A variation on the testcase, to indicate how this behavior leads to conflicts with the Fortran language standard. A routine declared 'PURE' and called with all intent(in) arguments having the same value, returns different results.

> gfortran -g -mavx -O3 -ffast-math test.f90 && echo 8 | ./a.out
 pure routine gives different results at iter:            1
 pure routine gives different results at iter:            3
 pure routine gives different results at iter:            5
 pure routine gives different results at iter:            7
 pure routine gives different results at iter:            9

> cat test.f90
MODULE M1
CONTAINS
  PURE SUBROUTINE gemm(C,A,B,N)
   INTEGER, INTENT(IN) :: N
   REAL*8, INTENT(IN)  :: A(N,N), B(N,N)
   REAL*8, INTENT(OUT) :: C(N,N)
   C=0
   DO i=1,N
    DO j=1,N
     DO k=1,N     
      C(i,j)=C(i,j)+A(k,i)*B(k,j)
     ENDDO
    ENDDO
   ENDDO
  END SUBROUTINE gemm
END MODULE

PROGRAM TEST
USE M1
REAL*8, DIMENSION(:,:), POINTER, CONTIGUOUS :: A1,B1,C1
REAL*8, DIMENSION(:,:), POINTER, CONTIGUOUS :: A2,B2,C2
INTEGER :: N
READ(5,*) N
ALLOCATE(A1(N,N),B1(N,N),C1(N,N))
CALL RANDOM_NUMBER(A1)
CALL RANDOM_NUMBER(B1)
CALL GEMM(C1,A1,B1,N)

DO I=1,10
  ALLOCATE(A2(N,N),B2(N,N),C2(N,N))
  A2=A1 ; B2=B1
  CALL GEMM(C2,A2,B2,N)
  IF (ANY(C1.NE.C2)) THEN
     WRITE(6,*) "pure routine gives different results at iter: ",i
  ENDIF
ENDDO

END PROGRAM TEST

A few comments:

(1) Why do you want to use PURE in this context?

(2) On x86_64-apple-darwin14 I have run the test in comment 9 with 4.8 up to trunk (6.0), various options, and various values of N without getting the message "pure routine gives different results at iter: ... ". IIRC the default alignment on darwin is bigger than the one in linux.

(3) It may help to have pr68101 implemented.

(4) I agree with comment 7 that this PR is invalid: although I am not an expert in vectorization, I understand that the vectorization may depend on the alignment (peeling, versioning, ... ), thus I expect that the round-off error may depend on the alignment.

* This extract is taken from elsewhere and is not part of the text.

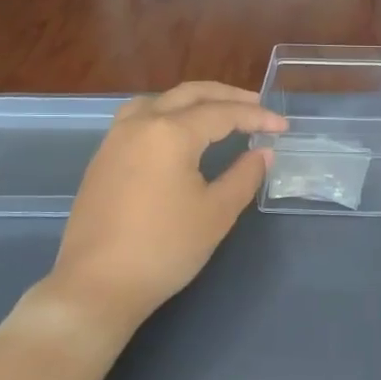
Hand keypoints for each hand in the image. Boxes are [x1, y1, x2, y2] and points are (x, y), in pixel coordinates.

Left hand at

If I add a line

print *, maxval(abs(Cv1(1:N*N)-Cv2(1+2:N*N+2)))/epsilon(Cv1)

before 'IF (ANY(Cv1(1:N*N).NE.Cv2(1+2:N*N+2))) CALL ABORT()', I get 4 for N=10, 48 for N=100, and 768 for N=1000, roughly what I expect for round-off errors.

(In reply to Dominique d'Humieres from comment #10)
> A few comments:
> 
> (1) Why do you want to use PURE in this context?

because this is a pure procedure ? 

Comment 7 is not too the point (indeed reassociation can happen) as explained afterwards

The bug here is that the same (serial) binary gives different results from run to run, as soon as the user enables avx, and there is no way around.

I agree that it would be fixed if there was an option as askin in pr68101. (and yes, this could help with performance as well).